On demand design of multi-freedom metamaterial absorbers based on recurrent prediction networks

Abstract

Metamaterial absorbers (MMAs) have received a lot of attention due to their wide range of promising applications. In general, metamaterials involve a large number of geometric parameters, so the traditional simulation requires researchers to have rich experience and sufficient computational resources. In this paper, we demonstrate the forward and on demand design of multi-freedom MMAs based on the recurrent prediction network (RPN). We used the variable contribution analysis (VCA) algorithm to eliminate 55 absorption points whose contribution score was less than 1.0, the maximum fitting coefficient (R2) was increased by 7.0%, and the average calculation time was reduced by 20.326s. multi-freedom design is achieved by quantifying the design material into binary features as geometric parameter inputs into the RPN model.
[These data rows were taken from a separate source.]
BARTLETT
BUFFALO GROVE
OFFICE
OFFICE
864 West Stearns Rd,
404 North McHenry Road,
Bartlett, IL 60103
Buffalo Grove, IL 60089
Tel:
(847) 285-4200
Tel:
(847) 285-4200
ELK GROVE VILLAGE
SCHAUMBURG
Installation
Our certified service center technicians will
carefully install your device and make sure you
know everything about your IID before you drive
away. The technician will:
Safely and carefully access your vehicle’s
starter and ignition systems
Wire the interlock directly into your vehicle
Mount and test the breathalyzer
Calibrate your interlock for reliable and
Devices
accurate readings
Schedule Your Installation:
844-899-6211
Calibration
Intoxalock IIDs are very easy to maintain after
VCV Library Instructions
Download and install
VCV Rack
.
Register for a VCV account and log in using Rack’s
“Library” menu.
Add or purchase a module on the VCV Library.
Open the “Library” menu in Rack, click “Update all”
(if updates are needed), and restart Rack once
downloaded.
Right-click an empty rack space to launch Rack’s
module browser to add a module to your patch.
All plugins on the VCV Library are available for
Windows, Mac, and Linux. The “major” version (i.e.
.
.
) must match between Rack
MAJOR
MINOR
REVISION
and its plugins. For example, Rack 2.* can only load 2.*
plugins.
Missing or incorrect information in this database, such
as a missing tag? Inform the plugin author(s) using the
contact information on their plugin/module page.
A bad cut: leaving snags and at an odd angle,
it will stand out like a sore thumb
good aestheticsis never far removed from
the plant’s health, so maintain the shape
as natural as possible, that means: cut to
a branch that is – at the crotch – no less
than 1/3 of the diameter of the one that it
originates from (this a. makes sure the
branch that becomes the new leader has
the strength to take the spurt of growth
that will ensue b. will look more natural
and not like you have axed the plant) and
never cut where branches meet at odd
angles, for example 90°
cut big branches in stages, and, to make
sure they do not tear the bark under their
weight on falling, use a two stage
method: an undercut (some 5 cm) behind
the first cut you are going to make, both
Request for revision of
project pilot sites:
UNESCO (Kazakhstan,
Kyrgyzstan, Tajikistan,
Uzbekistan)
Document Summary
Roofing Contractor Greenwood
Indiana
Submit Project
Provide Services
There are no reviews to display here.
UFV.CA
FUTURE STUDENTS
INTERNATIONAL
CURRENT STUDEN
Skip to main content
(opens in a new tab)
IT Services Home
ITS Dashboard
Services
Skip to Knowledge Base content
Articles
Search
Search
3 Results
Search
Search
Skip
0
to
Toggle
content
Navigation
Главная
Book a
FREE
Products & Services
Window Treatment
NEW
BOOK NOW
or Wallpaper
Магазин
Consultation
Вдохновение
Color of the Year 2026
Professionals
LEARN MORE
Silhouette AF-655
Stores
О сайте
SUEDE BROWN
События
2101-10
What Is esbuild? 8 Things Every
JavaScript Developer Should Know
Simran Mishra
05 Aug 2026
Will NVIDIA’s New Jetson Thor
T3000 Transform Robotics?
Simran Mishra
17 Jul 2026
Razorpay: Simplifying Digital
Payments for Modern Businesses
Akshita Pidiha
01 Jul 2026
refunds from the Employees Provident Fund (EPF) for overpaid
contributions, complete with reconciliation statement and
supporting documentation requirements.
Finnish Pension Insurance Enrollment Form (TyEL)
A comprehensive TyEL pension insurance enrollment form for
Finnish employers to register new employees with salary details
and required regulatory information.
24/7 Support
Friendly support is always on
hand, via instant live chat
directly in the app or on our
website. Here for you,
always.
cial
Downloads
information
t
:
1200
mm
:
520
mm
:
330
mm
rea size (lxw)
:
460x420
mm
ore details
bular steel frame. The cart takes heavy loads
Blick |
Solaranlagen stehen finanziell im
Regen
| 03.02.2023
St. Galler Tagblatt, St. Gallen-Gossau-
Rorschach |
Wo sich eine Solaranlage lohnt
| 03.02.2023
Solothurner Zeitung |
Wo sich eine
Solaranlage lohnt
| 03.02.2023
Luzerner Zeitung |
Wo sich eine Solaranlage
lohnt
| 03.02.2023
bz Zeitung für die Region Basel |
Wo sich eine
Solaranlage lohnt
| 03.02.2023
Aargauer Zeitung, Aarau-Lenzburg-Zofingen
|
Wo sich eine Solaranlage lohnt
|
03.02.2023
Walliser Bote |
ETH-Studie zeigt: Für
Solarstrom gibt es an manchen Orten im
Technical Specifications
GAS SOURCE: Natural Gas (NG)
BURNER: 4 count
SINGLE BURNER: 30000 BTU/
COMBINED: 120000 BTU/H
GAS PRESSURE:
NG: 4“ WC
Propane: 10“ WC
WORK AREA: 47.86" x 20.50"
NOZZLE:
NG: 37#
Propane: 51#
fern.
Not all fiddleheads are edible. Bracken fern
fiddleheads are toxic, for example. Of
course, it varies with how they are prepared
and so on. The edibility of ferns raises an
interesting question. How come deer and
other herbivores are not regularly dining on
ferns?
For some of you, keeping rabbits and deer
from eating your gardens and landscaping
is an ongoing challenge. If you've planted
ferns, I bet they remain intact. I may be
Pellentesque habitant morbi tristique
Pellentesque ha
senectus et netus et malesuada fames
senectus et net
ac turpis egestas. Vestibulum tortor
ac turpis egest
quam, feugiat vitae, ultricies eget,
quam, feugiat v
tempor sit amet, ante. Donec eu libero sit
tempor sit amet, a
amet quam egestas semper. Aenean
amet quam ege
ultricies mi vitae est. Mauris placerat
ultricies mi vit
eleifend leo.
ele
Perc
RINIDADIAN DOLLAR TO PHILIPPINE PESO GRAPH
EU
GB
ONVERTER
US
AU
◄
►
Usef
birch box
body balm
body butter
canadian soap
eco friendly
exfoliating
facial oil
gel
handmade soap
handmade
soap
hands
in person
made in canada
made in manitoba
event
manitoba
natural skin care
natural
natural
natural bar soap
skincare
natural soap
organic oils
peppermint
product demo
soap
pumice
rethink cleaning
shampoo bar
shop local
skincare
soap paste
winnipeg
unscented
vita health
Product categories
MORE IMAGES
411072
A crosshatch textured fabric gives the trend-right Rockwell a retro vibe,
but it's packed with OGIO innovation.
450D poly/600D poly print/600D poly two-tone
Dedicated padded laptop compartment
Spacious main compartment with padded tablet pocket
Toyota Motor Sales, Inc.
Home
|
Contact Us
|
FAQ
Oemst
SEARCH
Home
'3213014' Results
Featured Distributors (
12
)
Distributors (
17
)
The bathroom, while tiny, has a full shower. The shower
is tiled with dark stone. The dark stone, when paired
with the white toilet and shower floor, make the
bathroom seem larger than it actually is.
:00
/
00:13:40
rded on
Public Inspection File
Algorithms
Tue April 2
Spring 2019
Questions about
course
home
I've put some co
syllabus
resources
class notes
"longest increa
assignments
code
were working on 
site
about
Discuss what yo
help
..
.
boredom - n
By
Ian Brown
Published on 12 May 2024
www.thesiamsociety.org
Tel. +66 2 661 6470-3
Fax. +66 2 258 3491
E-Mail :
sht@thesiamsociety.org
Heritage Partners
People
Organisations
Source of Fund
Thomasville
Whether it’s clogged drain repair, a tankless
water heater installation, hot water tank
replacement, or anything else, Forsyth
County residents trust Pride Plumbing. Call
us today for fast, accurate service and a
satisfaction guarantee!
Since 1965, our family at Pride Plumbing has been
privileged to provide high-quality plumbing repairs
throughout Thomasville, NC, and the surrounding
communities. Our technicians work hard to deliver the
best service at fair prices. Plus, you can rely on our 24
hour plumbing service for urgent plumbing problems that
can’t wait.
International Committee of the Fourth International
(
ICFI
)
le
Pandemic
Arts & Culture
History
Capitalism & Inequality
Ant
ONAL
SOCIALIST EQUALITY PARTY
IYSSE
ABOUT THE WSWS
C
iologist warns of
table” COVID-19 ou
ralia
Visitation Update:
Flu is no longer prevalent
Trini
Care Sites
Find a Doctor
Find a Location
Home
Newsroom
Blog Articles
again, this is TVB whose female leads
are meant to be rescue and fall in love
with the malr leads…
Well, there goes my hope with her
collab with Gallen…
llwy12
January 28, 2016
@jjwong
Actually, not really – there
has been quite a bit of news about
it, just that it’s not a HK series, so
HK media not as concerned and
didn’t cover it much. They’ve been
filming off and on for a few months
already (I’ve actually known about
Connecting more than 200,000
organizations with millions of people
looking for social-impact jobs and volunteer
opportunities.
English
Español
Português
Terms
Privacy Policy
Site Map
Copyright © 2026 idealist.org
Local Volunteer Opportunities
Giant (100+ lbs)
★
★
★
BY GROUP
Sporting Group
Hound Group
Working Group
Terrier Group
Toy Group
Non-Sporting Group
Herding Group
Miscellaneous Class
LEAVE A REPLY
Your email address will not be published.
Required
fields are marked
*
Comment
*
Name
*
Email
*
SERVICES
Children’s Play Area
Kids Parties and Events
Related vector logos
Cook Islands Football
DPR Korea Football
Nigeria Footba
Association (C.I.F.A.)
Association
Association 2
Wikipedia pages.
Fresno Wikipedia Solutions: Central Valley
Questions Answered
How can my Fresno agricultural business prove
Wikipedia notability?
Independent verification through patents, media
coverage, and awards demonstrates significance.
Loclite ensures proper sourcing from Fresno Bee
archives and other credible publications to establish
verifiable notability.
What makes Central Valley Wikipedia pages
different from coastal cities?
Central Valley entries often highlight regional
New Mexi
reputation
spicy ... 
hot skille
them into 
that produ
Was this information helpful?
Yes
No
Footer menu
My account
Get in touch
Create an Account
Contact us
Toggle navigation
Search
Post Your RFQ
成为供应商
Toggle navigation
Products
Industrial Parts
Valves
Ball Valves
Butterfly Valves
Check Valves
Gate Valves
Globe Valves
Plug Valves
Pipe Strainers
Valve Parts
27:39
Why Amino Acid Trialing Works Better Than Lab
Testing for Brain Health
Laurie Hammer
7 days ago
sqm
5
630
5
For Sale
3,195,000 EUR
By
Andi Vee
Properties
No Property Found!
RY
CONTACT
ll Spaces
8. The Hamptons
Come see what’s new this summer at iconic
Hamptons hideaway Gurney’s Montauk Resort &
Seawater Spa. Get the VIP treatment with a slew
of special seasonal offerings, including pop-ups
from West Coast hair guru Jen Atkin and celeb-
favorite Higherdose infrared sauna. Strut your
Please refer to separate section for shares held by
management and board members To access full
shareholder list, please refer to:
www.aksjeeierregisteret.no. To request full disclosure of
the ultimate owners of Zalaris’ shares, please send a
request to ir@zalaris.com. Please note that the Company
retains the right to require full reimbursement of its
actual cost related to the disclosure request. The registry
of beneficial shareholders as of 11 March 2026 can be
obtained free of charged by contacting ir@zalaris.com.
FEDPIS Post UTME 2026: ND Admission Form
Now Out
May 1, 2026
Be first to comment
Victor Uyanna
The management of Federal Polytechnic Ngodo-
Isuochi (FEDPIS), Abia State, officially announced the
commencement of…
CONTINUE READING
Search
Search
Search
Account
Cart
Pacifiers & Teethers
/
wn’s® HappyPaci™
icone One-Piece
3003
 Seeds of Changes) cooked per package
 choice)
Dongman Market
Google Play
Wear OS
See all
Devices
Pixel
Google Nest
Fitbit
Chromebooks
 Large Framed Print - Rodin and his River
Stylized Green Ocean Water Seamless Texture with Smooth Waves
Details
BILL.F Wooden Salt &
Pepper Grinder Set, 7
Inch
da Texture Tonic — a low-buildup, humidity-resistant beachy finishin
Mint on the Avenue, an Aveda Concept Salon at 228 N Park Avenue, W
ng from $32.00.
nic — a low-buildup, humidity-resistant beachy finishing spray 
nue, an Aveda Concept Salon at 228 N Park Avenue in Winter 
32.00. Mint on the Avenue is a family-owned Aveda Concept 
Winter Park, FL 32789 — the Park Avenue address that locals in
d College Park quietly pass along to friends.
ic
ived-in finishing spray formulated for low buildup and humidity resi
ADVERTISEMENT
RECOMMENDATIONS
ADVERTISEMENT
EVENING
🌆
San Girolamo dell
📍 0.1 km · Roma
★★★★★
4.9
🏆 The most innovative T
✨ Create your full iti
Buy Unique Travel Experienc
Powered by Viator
We solve the prediction peak error problem by many-to-one RPN, compared with the many-to-many prediction of classical deep neural network (DNN) model, the RPN error range is 0-0.12 compared to the 0-0.25 error range of the DNN. The ultra-wideband MMA design with the absorption of 0.2-4.2µm broadband is more than 90%, and the highest absorption rate is 99.2%. This method can be used in zoom imaging, metamaterials filters and other fields.